Jul 5, 2011

The Perfect Loop - Looping Through All Webs in A Site Collection

Adequate memory management and disposing are still hot topics in SharePoint 2010. That’s why I would like to share some insights about iterating through a SPWebCollection.
Take a look at the following snippets:
using(SPSite site = new SPSite(“http://myserver/mysitecol”)
{
          foreach(SPWeb web in site.AllWebs)
          {
                    Console.WriteLine(web.ServerRelativeUrl + “: ” + web.Title);
                    web.Dispose();
          }
}
-or in SP context -
foreach(SPWeb web in SPContext.Current.Site.AllWebs)

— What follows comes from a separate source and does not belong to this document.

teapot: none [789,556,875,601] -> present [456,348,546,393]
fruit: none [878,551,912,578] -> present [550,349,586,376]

      writer.Write(web.ServerRelativeUrl + “: ” + web.Title +”,”);
      web.Dispose(); 
}

what happens in the background

The call to the AllWebs property will instantiate a new instance of SPWebCollection (if there is not all ready an instance).
When the iterator moves to the first item in the SPWebCollection and the collection has not already been initialized it will executes a single unmanaged API call to fetch the most important meta data for all the webs within the site collection. You could say it loads the “Header” data of the SPWeb objects. The unmanaged COM API is wrapped within an internal class called SPRequest. You could say SPRequest is kind of a data access layer for SharePoint. SPRequest will then call the stored procedure “proc_ListAllWebsOfSite” to load the required data from the content database.
After the above operation has finished you can access the following properties of each web without any further database round-trip: 
    • ID
    • Title
    • Name
    • ServerRelativeUrl
    • Description
    • Language
    • Created
    • Modified
    • Template
    • Configuration
    • UserIsWebAdmin
    • UIVersion
    • MasterUrl
    • CustomMasterUrl
    • MeetingCount (in case of an SPMeeting web)
As long as you only access this properties the loop will be fast.
Output from the developer dashboard when I run the above snippet in a web part. My test site collection contains 1000 websites.
image 

BUT What happens when I access a property that has not been loaded YET?

When you access a property of the SPWeb that has not already been loaded (maybe by accident or through lack of knowledge) by “proc_ListAllWebsOfSite”, SharePoint  will reload them (lazy loading). You could say the “body” of the SPWeb gets loaded.
using(SPSite site = new SPSite(“http://myserver/mysitecol”)
{
   foreach(SPWeb web in site.AllWebs)
   {
      Console.WriteLine(web.AlternateCssUrl + “: ” + web.Title);
      web.Dispose(); 
   }
}
Output from the developer dashboard when I run the above snippet in a web part.
SNAGHTML17ae3ff 
The first thing that we notice is that SharePoint now does a database request for every SPWeb in the loop! Very expensive regards resource usage and performance!
SNAGHTML17edca0 
Secondly we notice that that there are now many SPRequest allocations. Internally each SPWeb gets it’s own instance of SPRequest assigned when its “body” will be loaded. The call of web.Dispose() helps to get rid of them as fast as possible.

New in SharePoint 2010 – SPWebInfo

As you could see it is really bad for the performance when you access an unloaded (body) property of SPWeb.  That’s one of the reasons why the SharePoint team adds a new property called WebsInfo to SPWebCollection. WebsInfo is a collection of SPWebInfo and each SPWebInfo object is a wrapper for the SPWeb header that will be loaded in the background when you access the AllWebs collection of the SPSite. Internally SPWebInfo will not allocate any SPRequest and must not be disposed.
The perfect loop:
using(SPSite site = new SPSite(“http://myserver/mysitecol”)
{
   foreach(SPWebInfo webInfo in site.AllWebs.WebsInfo)
   {
        Console.WriteLine(webInfo.ServerRelativeUrl + “: ” + web.Title); 
   }
}

-or in LINQ
using(SPSite site = new SPSite(“http://myserver/mysitecol”)
{
     site.AllWebs.WebsInfo.ForEach(wi=>Console.WriteLine(wi.ServerRelativeUrl));

}


image